100 gramos de salame.
100 gramos de queso,
comida de albañil, de obrero.
Cae todo al piso
la botella de cerveza se triza.
El pan.
El salame.
El queso.
Todo mojado.
Es la única comida del día.
La como igual.
Puedo sentir en mis dientes
una que otra astilla de vidrio
la corro con la lengua
la trago
“Correr la astilla con la lengua” podría ser una manera de decir poesía. Una manera de hablar sobre la relación de la escritura con las heridas. Recordé los días en que trabajé como ayudante de albañil de papá. Recordé cómo se volvía más pesado el cuerpo con el correr de las horas, hasta que lo único que podía imaginar era desplomarme sobre una cama suave y limpia. Desplomarme así nomás, con los borcegos embarrados, las medias llenas de tierra negra, las manos blancas y arrugadas por la cal. Recordé las breves pausas al mediodía para almorzar. El estómago tenso. Las astillas que producía la cáscara del pan al cortarlo para hacer el sánguche. El papel gris de fiambrería, los separadores de nylon flameando con la brisa, las fetas rociadas con el polvo en suspensión de la obra, todo apoyado sobre algunos ladrillos transformados en mesa. Emerge de la desesperanza de la imagen un suspiro de decepción ante ese trabajo que sólo retribuye con cansancio: “comida de albañil, de obrero” / “Es la única comida del día” / “La como igual”. El tono desencantado pivotea de lo individual a lo social, haciendo del poema un tajo sobre la superficie de lo cotidiano.

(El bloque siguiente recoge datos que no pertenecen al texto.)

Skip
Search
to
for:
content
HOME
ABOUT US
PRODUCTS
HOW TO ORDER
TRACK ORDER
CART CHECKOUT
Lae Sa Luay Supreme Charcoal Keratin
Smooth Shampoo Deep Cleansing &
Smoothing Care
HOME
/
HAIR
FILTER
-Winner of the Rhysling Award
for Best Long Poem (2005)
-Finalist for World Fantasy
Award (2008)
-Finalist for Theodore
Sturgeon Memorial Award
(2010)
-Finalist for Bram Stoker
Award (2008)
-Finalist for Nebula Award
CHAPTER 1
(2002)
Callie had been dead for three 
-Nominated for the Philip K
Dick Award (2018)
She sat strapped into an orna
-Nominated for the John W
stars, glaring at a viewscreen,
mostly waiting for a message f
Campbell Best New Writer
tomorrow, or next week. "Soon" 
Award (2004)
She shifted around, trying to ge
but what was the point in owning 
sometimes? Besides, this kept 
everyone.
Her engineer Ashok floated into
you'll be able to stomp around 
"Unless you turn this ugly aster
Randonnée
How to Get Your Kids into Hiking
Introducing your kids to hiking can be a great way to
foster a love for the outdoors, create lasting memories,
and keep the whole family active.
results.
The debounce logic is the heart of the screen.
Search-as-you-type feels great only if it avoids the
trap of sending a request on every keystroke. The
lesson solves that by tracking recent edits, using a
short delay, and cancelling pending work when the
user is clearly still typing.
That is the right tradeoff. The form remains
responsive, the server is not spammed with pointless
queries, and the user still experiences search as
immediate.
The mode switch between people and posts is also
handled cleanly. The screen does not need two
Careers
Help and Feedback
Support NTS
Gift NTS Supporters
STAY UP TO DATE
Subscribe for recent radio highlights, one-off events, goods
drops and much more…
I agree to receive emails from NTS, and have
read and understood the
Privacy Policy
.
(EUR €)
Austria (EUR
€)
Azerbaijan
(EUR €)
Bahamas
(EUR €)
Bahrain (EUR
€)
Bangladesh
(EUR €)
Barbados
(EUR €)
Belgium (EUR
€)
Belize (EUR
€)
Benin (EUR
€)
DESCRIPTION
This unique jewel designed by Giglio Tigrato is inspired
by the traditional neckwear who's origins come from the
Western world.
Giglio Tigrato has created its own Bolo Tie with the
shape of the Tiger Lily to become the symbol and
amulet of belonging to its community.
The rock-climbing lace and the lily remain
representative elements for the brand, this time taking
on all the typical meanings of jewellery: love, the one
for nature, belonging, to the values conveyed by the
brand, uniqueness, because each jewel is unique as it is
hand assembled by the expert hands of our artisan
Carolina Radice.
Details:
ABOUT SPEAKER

Este ojo mordaz, esta lengua cáustica, también se vuelve –principalmente en Soy la decepción e Indio salario– contra ciertas idealizaciones del trabajo con la escritura (escribir mucho, escribir bien, escribir como se tiene que escribir); se vuelve contra la pose de poeta y, en definitiva, contra la misma literatura cuando es entendida como un círculo que se cierra sobre sí mismo, dejando por fuera al resto del mundo y a la vida. De manera directa o con la torsión de una ironía, echa por tierra (o echa tierra sobre) distintas maneras de entender la escritura y la poesía como algo desafectado, juego tonto entre un grupito aburrido de amigxs (como se puede leer en “Festival de la naturaleza hípster” o “ey pendejo, ey culiado”). Incluso, pone en cuestión el halo de importancia que suele tejerse alrededor del escribir, como un intento de cargarlo de valor.
Todo empieza con un título
Recuerdo que siempre hay cosas mejores que escribir
poemas, como lavar la ropa
que está en el balde
o atender el timbre.
La urgencia, como el juego de roles, siempre
le gana al poema.
“Hacer de la propia vida la única poesía válida”, dice un afiche de Luis Pazos que tengo colgado en mi casa. Hacer del propio enojo, de la propia incomodidad, de la propia decepción, una poética persistente que traiga a primer plano la vida, no que la esconda. La poesía, no para levantar el nombre de unx Poeta. El poema como la intersección que nos permite abrir un abanico de relaciones, tirar líneas, linkear, ver más cosas. El poema como lugar en el que se despliega el lenguaje de la realidad, de las cosas reales y tangibles. La realidad que está más acá de la abstracción (esa distancia que puede abrir una lengua vacía). La realidad que, para muchxs, está minada de frustración, de cansancio, de dolor, de deseoso tiempo improductivo, de agotamiento que se acumula en el cuerpo. En el poema, esa realidad fulgura. Sin embargo, que en la opacidad de la desgracia el poema brille no hace menos dolorosa la imagen.
“Un poema esconde cosas: la verdad siempre prohíbe / la elocuencia”.